» **Task objective**:
The required answer is an exact copy of every line from the beginning of the entries through the line with "Given a binary", with all pictures omitted.

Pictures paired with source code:
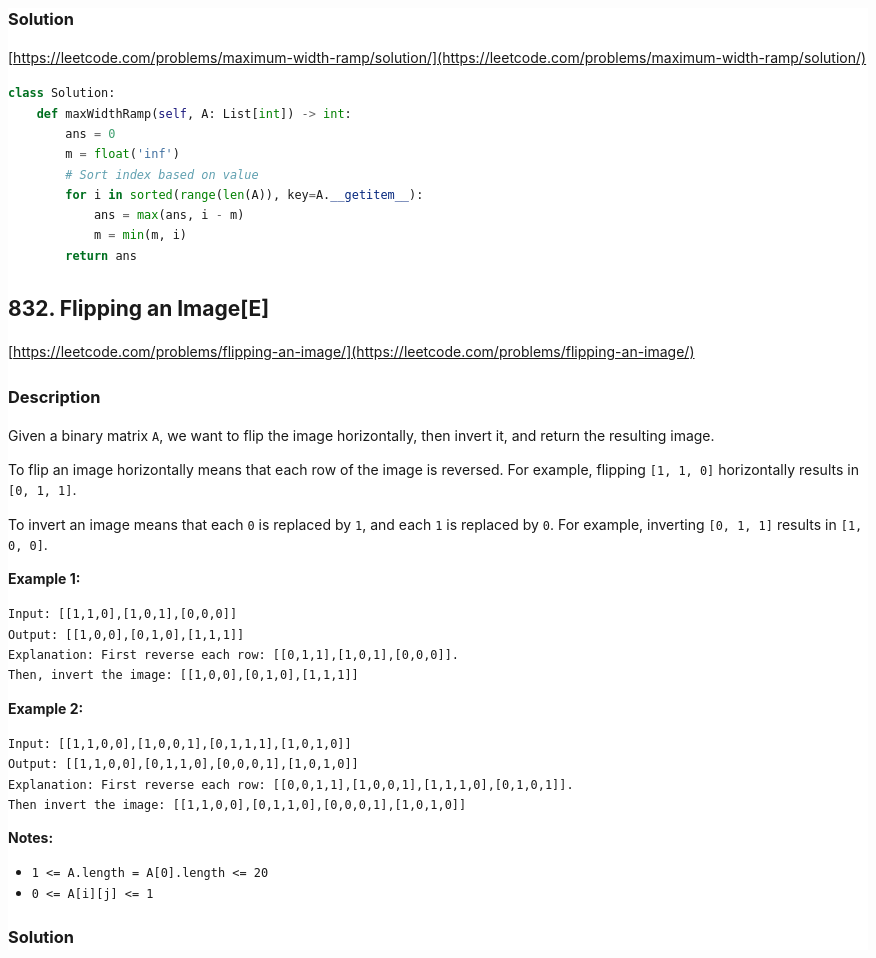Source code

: ### Solution

[https://leetcode.com/problems/maximum-width-ramp/solution/](https://leetcode.com/problems/maximum-width-ramp/solution/)

```python
class Solution:
    def maxWidthRamp(self, A: List[int]) -> int:
        ans = 0
        m = float('inf')
        # Sort index based on value
        for i in sorted(range(len(A)), key=A.__getitem__):
            ans = max(ans, i - m)
            m = min(m, i)
        return ans
```

## 832. Flipping an Image\[E\]

[https://leetcode.com/problems/flipping-an-image/](https://leetcode.com/problems/flipping-an-image/)

### Description

Given a binary matrix `A`, we want to flip the image horizontally, then invert it, and return the resulting image.

To flip an image horizontally means that each row of the image is reversed. For example, flipping `[1, 1, 0]` horizontally results in `[0, 1, 1]`.

To invert an image means that each `0` is replaced by `1`, and each `1` is replaced by `0`. For example, inverting `[0, 1, 1]` results in `[1, 0, 0]`.

**Example 1:**

```text
Input: [[1,1,0],[1,0,1],[0,0,0]]
Output: [[1,0,0],[0,1,0],[1,1,1]]
Explanation: First reverse each row: [[0,1,1],[1,0,1],[0,0,0]].
Then, invert the image: [[1,0,0],[0,1,0],[1,1,1]]
```

**Example 2:**

```text
Input: [[1,1,0,0],[1,0,0,1],[0,1,1,1],[1,0,1,0]]
Output: [[1,1,0,0],[0,1,1,0],[0,0,0,1],[1,0,1,0]]
Explanation: First reverse each row: [[0,0,1,1],[1,0,0,1],[1,1,1,0],[0,1,0,1]].
Then invert the image: [[1,1,0,0],[0,1,1,0],[0,0,0,1],[1,0,1,0]]
```

**Notes:**

* `1 <= A.length = A[0].length <= 20`
* `0 <= A[i][j] <= 1`

### Solution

» **Response area**:
Source code

: ### Solution

[https://leetcode.com/problems/maximum-width-ramp/solution/](https://leetcode.com/problems/maximum-width-ramp/solution/)

```python
class Solution:
    def maxWidthRamp(self, A: List[int]) -> int:
        ans = 0
        m = float('inf')
        # Sort index based on value
        for i in sorted(range(len(A)), key=A.__getitem__):
            ans = max(ans, i - m)
            m = min(m, i)
        return ans
```

## 832. Flipping an Image\[E\]

[https://leetcode.com/problems/flipping-an-image/](https://leetcode.com/problems/flipping-an-image/)

### Description

Given a binary matrix `A`, we want to flip the image horizontally, then invert it, and return the resulting image.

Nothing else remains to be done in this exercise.